J'étais tout à coup très à l'aise. La Veuve Joyeuse à ma droite hochait toujours de la tête à ce que je disais, la professeure d'anglais à ma gauche s'exclamait régulièrement “c'est une excellente question”, et John me regardait tout à coup avec un intérêt un peu trop appuyé.
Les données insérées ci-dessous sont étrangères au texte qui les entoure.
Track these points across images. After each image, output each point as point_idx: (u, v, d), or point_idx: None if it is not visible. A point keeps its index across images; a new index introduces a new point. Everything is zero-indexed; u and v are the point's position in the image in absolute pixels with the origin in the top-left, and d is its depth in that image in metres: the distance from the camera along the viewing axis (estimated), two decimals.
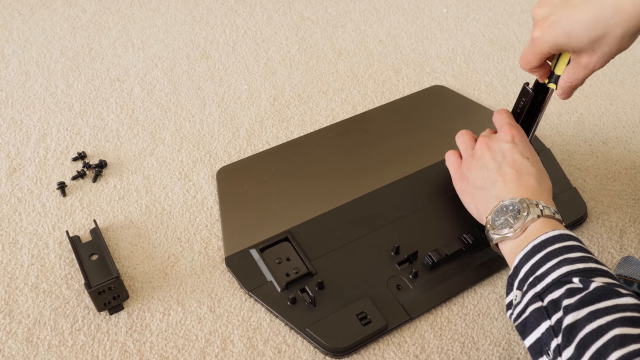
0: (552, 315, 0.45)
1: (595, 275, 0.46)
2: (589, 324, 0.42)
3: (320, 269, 0.61)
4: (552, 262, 0.48)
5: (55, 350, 0.55)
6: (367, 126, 0.79)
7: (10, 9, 0.95)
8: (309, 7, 1.01)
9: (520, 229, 0.52)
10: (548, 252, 0.49)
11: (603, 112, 0.84)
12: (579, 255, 0.48)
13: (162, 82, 0.84)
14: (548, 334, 0.44)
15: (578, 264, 0.47)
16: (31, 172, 0.70)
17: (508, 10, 1.04)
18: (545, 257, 0.49)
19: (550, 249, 0.49)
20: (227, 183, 0.70)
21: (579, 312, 0.43)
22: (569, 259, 0.47)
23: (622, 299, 0.43)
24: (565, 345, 0.42)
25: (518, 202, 0.53)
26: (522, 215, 0.52)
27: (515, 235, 0.52)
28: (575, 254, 0.48)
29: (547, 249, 0.49)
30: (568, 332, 0.42)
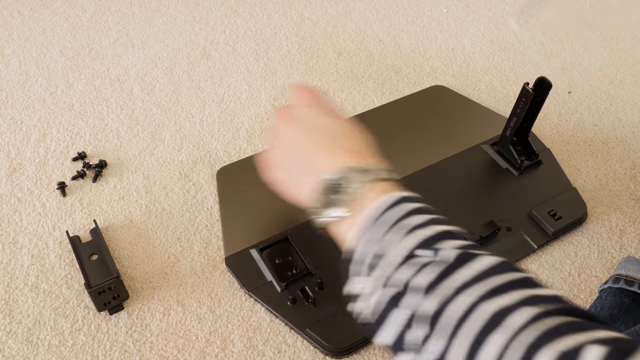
0: (408, 300, 0.38)
1: (444, 239, 0.40)
2: (457, 305, 0.35)
3: (321, 269, 0.61)
4: (396, 235, 0.40)
5: (55, 350, 0.55)
6: (367, 126, 0.78)
7: (10, 9, 0.95)
8: (309, 7, 1.01)
9: (350, 204, 0.44)
10: (389, 224, 0.41)
11: (603, 112, 0.84)
12: (424, 219, 0.41)
13: (162, 82, 0.84)
14: (407, 324, 0.37)
15: (428, 227, 0.41)
16: (31, 172, 0.70)
17: (508, 10, 1.04)
18: (386, 230, 0.41)
19: (389, 218, 0.42)
20: (227, 183, 0.69)
21: (442, 288, 0.36)
22: (415, 226, 0.41)
23: (485, 260, 0.38)
24: (431, 334, 0.35)
25: (341, 174, 0.46)
26: (348, 187, 0.45)
27: (345, 212, 0.45)
28: (420, 217, 0.41)
29: (385, 220, 0.42)
30: (434, 318, 0.36)
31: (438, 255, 0.38)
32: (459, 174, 0.72)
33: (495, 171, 0.73)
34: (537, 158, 0.73)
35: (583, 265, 0.65)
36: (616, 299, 0.58)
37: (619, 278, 0.59)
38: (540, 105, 0.69)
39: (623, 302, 0.58)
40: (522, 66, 0.91)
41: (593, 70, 0.91)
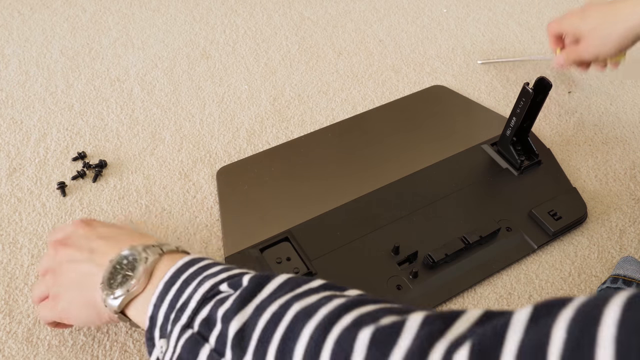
0: (209, 335, 0.36)
1: (243, 275, 0.39)
2: (259, 319, 0.34)
3: (320, 269, 0.61)
4: (191, 287, 0.40)
5: (55, 350, 0.55)
6: (367, 126, 0.79)
7: (10, 9, 0.95)
8: (309, 7, 1.01)
9: (144, 275, 0.43)
10: (183, 280, 0.41)
11: (603, 112, 0.84)
12: (219, 268, 0.41)
13: (162, 82, 0.84)
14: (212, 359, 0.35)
15: (221, 274, 0.40)
16: (31, 172, 0.70)
17: (508, 10, 1.04)
18: (181, 286, 0.40)
19: (184, 276, 0.41)
20: (227, 183, 0.70)
21: (242, 313, 0.35)
22: (210, 274, 0.40)
23: (278, 278, 0.37)
24: (240, 357, 0.34)
25: (129, 253, 0.44)
26: (140, 260, 0.43)
27: (142, 284, 0.43)
28: (215, 268, 0.41)
29: (181, 278, 0.41)
30: (238, 341, 0.34)
31: (236, 284, 0.38)
32: (459, 174, 0.72)
33: (495, 171, 0.73)
34: (537, 158, 0.73)
35: (583, 265, 0.65)
36: None
37: (617, 278, 0.59)
38: (540, 105, 0.69)
39: None
40: (522, 66, 0.91)
41: (593, 70, 0.91)
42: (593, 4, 0.77)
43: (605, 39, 0.73)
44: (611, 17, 0.72)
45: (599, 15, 0.73)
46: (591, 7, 0.76)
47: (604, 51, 0.74)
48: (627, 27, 0.70)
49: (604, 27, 0.73)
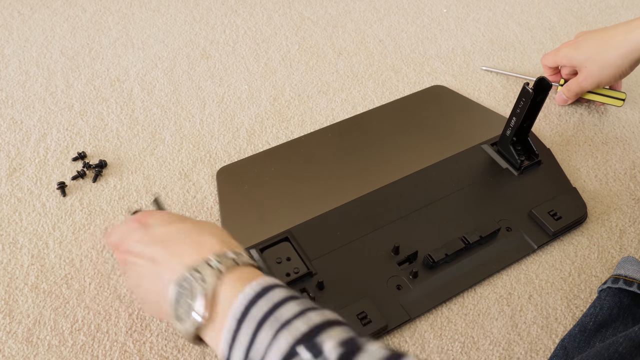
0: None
1: (322, 331, 0.36)
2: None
3: (320, 269, 0.61)
4: (266, 338, 0.37)
5: (55, 350, 0.55)
6: (367, 126, 0.79)
7: (10, 9, 0.95)
8: (309, 7, 1.01)
9: (206, 309, 0.40)
10: (257, 323, 0.38)
11: (603, 112, 0.84)
12: (294, 311, 0.38)
13: (162, 82, 0.84)
14: None
15: (298, 323, 0.36)
16: (31, 172, 0.70)
17: (508, 10, 1.04)
18: (255, 331, 0.37)
19: (257, 315, 0.38)
20: (227, 183, 0.70)
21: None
22: (285, 322, 0.37)
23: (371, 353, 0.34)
24: None
25: (185, 278, 0.42)
26: (197, 290, 0.41)
27: (206, 318, 0.41)
28: (289, 309, 0.38)
29: (254, 317, 0.38)
30: None
31: (316, 350, 0.35)
32: (459, 174, 0.72)
33: (495, 171, 0.73)
34: (537, 158, 0.73)
35: (583, 265, 0.65)
36: (615, 299, 0.58)
37: (618, 278, 0.59)
38: (540, 105, 0.69)
39: (622, 302, 0.58)
40: (522, 66, 0.91)
41: None
42: (585, 33, 0.77)
43: (603, 66, 0.74)
44: (604, 44, 0.73)
45: (592, 44, 0.75)
46: (584, 37, 0.77)
47: (605, 78, 0.75)
48: (621, 53, 0.72)
49: (600, 55, 0.74)
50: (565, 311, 0.61)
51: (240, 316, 0.38)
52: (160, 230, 0.48)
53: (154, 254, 0.46)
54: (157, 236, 0.47)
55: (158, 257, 0.45)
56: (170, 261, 0.44)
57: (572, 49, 0.77)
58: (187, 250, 0.44)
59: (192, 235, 0.46)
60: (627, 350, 0.49)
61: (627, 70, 0.73)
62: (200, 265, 0.42)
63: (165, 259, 0.45)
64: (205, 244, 0.45)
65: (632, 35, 0.70)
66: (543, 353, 0.57)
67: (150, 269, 0.45)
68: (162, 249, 0.45)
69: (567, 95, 0.80)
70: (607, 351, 0.49)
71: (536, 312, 0.60)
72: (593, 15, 1.04)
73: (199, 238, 0.46)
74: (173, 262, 0.44)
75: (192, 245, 0.45)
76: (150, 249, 0.46)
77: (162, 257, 0.45)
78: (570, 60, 0.78)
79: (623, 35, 0.71)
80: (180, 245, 0.45)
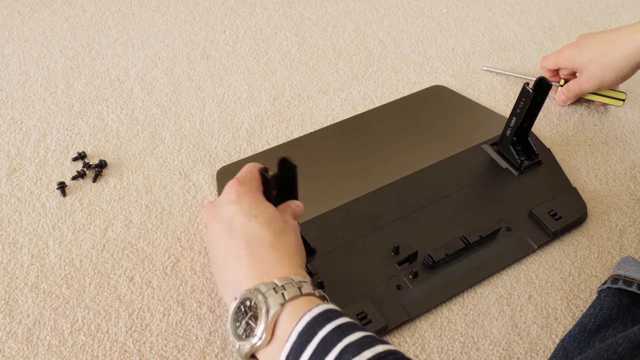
0: None
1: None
2: None
3: (320, 269, 0.61)
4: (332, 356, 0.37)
5: (55, 350, 0.55)
6: (367, 126, 0.79)
7: (10, 9, 0.95)
8: (309, 7, 1.01)
9: (266, 332, 0.41)
10: (317, 346, 0.38)
11: (603, 112, 0.84)
12: (358, 336, 0.38)
13: (162, 82, 0.84)
14: None
15: (365, 353, 0.37)
16: (31, 172, 0.70)
17: (508, 10, 1.03)
18: (316, 352, 0.38)
19: (317, 340, 0.38)
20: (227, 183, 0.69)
21: None
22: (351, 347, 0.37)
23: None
24: None
25: (252, 295, 0.42)
26: (261, 312, 0.41)
27: (265, 341, 0.41)
28: (354, 335, 0.38)
29: (312, 343, 0.38)
30: None
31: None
32: (459, 174, 0.72)
33: (495, 171, 0.73)
34: (537, 158, 0.73)
35: (583, 265, 0.65)
36: (615, 299, 0.58)
37: (617, 278, 0.59)
38: (540, 105, 0.69)
39: (622, 302, 0.58)
40: (522, 66, 0.91)
41: None
42: (587, 36, 0.77)
43: (606, 68, 0.74)
44: (607, 46, 0.73)
45: (595, 46, 0.74)
46: (586, 39, 0.77)
47: (607, 80, 0.75)
48: (624, 55, 0.72)
49: (602, 57, 0.74)
50: (565, 311, 0.61)
51: (298, 344, 0.39)
52: (256, 229, 0.47)
53: (233, 241, 0.47)
54: (251, 233, 0.47)
55: (235, 247, 0.46)
56: (242, 262, 0.45)
57: (574, 51, 0.77)
58: (265, 266, 0.45)
59: (278, 250, 0.46)
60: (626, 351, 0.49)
61: (629, 73, 0.73)
62: (269, 286, 0.43)
63: (240, 254, 0.46)
64: (283, 264, 0.46)
65: (636, 37, 0.70)
66: (543, 353, 0.57)
67: (224, 253, 0.47)
68: (246, 249, 0.46)
69: (567, 96, 0.80)
70: (607, 352, 0.49)
71: (536, 312, 0.60)
72: (593, 15, 1.04)
73: (281, 256, 0.46)
74: (243, 267, 0.45)
75: (272, 263, 0.45)
76: (237, 242, 0.47)
77: (239, 250, 0.46)
78: (573, 62, 0.78)
79: (627, 37, 0.71)
80: (263, 259, 0.46)
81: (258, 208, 0.48)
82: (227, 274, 0.47)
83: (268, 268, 0.45)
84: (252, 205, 0.48)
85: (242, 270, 0.45)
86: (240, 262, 0.46)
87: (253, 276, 0.44)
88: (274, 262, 0.45)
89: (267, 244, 0.46)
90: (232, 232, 0.47)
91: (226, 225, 0.48)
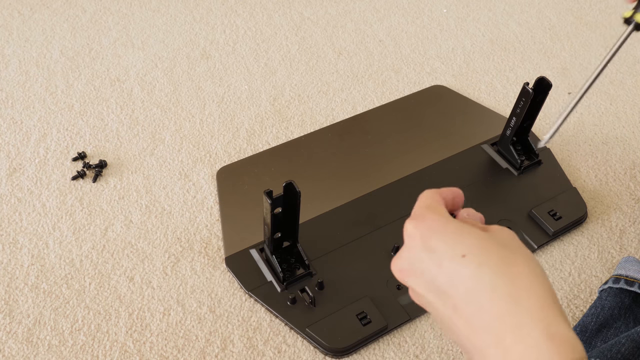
0: None
1: None
2: None
3: (320, 269, 0.61)
4: None
5: (55, 350, 0.55)
6: (367, 126, 0.79)
7: (10, 9, 0.95)
8: (309, 7, 1.01)
9: None
10: None
11: (603, 112, 0.84)
12: None
13: (162, 82, 0.84)
14: None
15: None
16: (31, 172, 0.70)
17: (508, 10, 1.03)
18: None
19: None
20: (227, 183, 0.69)
21: None
22: None
23: None
24: None
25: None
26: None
27: None
28: None
29: None
30: None
31: None
32: (459, 174, 0.72)
33: (495, 171, 0.73)
34: (537, 158, 0.73)
35: (583, 265, 0.65)
36: (616, 299, 0.58)
37: (619, 278, 0.59)
38: (540, 105, 0.69)
39: (623, 302, 0.58)
40: (522, 66, 0.91)
41: (593, 70, 0.90)
42: None
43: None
44: None
45: None
46: None
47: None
48: None
49: None
50: (566, 311, 0.60)
51: None
52: (448, 271, 0.32)
53: (443, 310, 0.33)
54: (443, 281, 0.33)
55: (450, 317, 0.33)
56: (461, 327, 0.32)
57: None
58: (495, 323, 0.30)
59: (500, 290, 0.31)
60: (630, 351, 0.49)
61: None
62: None
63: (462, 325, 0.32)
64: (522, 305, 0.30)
65: None
66: None
67: (440, 312, 0.34)
68: (453, 310, 0.32)
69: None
70: (610, 352, 0.49)
71: None
72: (593, 15, 1.04)
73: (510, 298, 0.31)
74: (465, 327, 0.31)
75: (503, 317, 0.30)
76: (436, 301, 0.33)
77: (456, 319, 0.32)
78: None
79: None
80: (480, 312, 0.31)
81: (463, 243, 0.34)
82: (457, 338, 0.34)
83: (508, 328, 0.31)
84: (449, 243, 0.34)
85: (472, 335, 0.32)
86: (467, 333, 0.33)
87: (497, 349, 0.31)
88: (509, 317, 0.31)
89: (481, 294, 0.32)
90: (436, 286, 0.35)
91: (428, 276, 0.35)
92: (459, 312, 0.32)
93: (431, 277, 0.33)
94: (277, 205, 0.54)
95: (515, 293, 0.31)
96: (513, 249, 0.34)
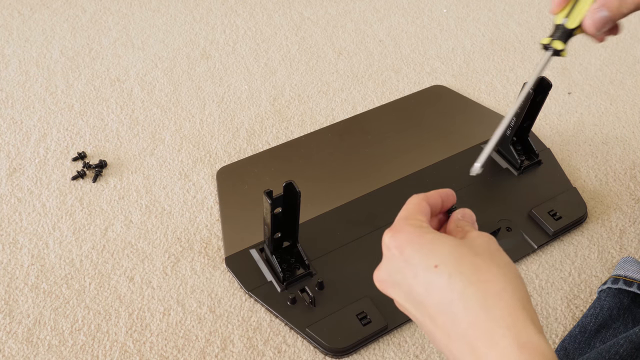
0: None
1: None
2: None
3: (320, 269, 0.61)
4: None
5: (55, 350, 0.55)
6: (367, 126, 0.79)
7: (10, 9, 0.95)
8: (309, 7, 1.01)
9: None
10: None
11: (603, 112, 0.84)
12: None
13: (162, 82, 0.84)
14: None
15: None
16: (31, 172, 0.70)
17: (508, 10, 1.03)
18: None
19: None
20: (227, 183, 0.69)
21: None
22: None
23: None
24: None
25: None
26: None
27: None
28: None
29: None
30: None
31: None
32: (459, 174, 0.72)
33: (495, 171, 0.73)
34: (537, 158, 0.73)
35: (583, 265, 0.65)
36: (615, 299, 0.58)
37: (617, 278, 0.59)
38: (540, 105, 0.69)
39: (622, 302, 0.58)
40: (522, 66, 0.91)
41: (593, 70, 0.91)
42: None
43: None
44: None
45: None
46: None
47: None
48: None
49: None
50: (565, 311, 0.60)
51: None
52: (423, 281, 0.34)
53: (422, 319, 0.34)
54: (419, 292, 0.34)
55: (428, 326, 0.34)
56: (440, 342, 0.33)
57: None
58: (468, 332, 0.31)
59: (471, 299, 0.32)
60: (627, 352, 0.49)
61: None
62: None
63: (440, 334, 0.33)
64: (492, 313, 0.31)
65: None
66: None
67: (419, 320, 0.35)
68: (430, 319, 0.33)
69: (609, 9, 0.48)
70: (608, 353, 0.49)
71: (536, 311, 0.60)
72: None
73: (481, 306, 0.31)
74: (455, 343, 0.32)
75: (475, 326, 0.31)
76: (414, 311, 0.35)
77: (434, 328, 0.33)
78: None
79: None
80: (454, 321, 0.32)
81: (435, 254, 0.35)
82: (439, 344, 0.35)
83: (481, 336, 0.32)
84: (422, 256, 0.36)
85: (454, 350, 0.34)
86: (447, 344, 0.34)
87: None
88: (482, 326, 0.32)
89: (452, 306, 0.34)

Lorsque le professeur de mathématique a déclaré tranquillement “et pourtant, on sait bien qu'on ne peut pas tous les laisser entrer”, j'ai eu peut-être une seconde pour me poser la question : “es-tu vraiment capable de tenir un discours sur les choix politiques américains, et quand bien même tu le serais, peux-tu vraiment faire cela en anglais ?”… J'ai pris une longue inspiration et je me suis lancée dans une diatribe sur la légalisation des drogues dures en Colombie, à titre d'exemple.

Le temps que la discussion se termine le regard de John s'était fait véritablement insistant, comme s'il avait voulu rattraper le temps d'un dessert tous ces moments où il m'avait tourné le dos au cours du repas. Il était temps que je prenne l'ascenseur pour rentrer chez moi, et quand je suis partie, ma Veuve Joyeuse était heureuse.